Source document:
========

And I think this argument is less common now when say GPUs have caught up, and an embedded GPU might run at the same frequency as an embedded CPU. But still, I've just seen someone peddling a "neuromorphic chip" or some such, and there it was – "you need to run conventional machines at 1 GHz and it's terribly inefficient."

AFAIK the real story here is pretty simple, namely:

  1. As you increase frequency, you GAIN efficiency up to point;
  2. From that point on, you do start LOSING efficiency;
  3. That inflection point, for well-designed circuits, is much higher than people think (close to a CPU's frequency in the given manufacturing process, certainly not 10x less as people often claim);
  4. ...and what fueled the myth is, accelerator makers used to be much worse at designing for high frequency than CPU makers. So marketeers together with "underdog sympathizers" have overblown the frequency vs efficiency trade-off completely out of proportions.

And below I'll detail these points; if you notice oversimplifications, please correct me (there are many conflicting goals in circuit implementation, and these goals are different across markets, so my experience might be too narrow.)

Frequency improves efficiency up to a point

What's the cost of a circuit, and how is it affected by frequency? (This section shows the happy part of the answer – the sad part is in the next section.)

  1. Silicon area. The higher the clock frequency, the more things the same circuit occupying this area does per unit of time – so you win!
  2. Leakage power – just powering up the circuit and doing nothing, not even toggling the clock signal, costs you a certain amount of energy per unit of time. Here again, the higher the frequency, the more work gets done in exchange for the same leakage power – again you win!

========

Directions:
(1) In the piece on clock frequency and circuit efficiency, what were accelerator makers once much worse at than CPU makers?
(2) Write what comes next in the piece on clock frequency and circuit efficiency, starting after its last sentence.
The material plays no part in any of this.

Given data:
========

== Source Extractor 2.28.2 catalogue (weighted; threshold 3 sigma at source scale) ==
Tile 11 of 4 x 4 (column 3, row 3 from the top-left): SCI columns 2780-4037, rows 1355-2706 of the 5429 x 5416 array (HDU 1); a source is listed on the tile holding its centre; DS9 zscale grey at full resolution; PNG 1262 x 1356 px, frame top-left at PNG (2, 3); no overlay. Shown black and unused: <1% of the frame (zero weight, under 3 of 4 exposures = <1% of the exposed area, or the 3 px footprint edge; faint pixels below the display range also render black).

========

Answers:
(1) Designing for high frequency.

(2)
  3. Switching power – every time the clock signal changes its value from 0 to 1 and back, this triggers a bunch of changes to the values of other signals as dictated by the interconnection of the logic gates, flip-flops – everything making up the circuit. All this switching from 0 to 1 and back costs energy (and NOT switching does not; measure the power dissipated by a loop multiplying zeros vs a loop multiplying random data, and you'll see what I mean. This has implications for the role of software in conserving energy, but this is outside our scope here.) What's the impact of frequency on cost here? It turns out that frequency is neutral - the cost in energy is directly proportionate to the clock frequency, but so is the amount of work done.

Overall, higher frequency means spending less area and power per unit of work – the opposite of the peanut gallery's conventional wisdom.

Frequency degrades efficiency from some point

At some point, however, higher frequency does start to increase the cost of the circuit per unit of work. The reasons boil down to having to build your circuit out of physically larger elements that leak more power. Even further down the frequency-chasing path come other problems, such as having to break down your work to many more pipeline stages, spending area and power on storage for the intermediate results of these stages; and needing expensive cooling solutions for heat dissipation. So actually there are several points along the road, with the cost of extra MHz growing at each point – until you reach the physically impossible frequency for a given manufacturing process.

How do you find the point where an extra MHz isn't worth it? For synthesizable design (one created in a high-level language like Verilog and VHDL), you can synthesize it for different frequencies and you can measure the cost in area and power, and plot the results. My confidence of where I think the inflection point should be comes from looking at these plots. Of course the plot will depend on the design, bringing us to the next point.

Better-designed circuits' optimal frequency is higher

One hard part of circuit design is, you're basically making a hugely parallel system, where many parts do different things. Each part doing the same thing would be easy – they all take the same time, duh, so no bottleneck. Conversely, each part doing something else makes it really easy to create a bottleneck – and really hard to balance the parts (it's hard to tell exactly how much time a piece of work takes without trying, and there are a lot of options you could try, each breaking the work into different parts.)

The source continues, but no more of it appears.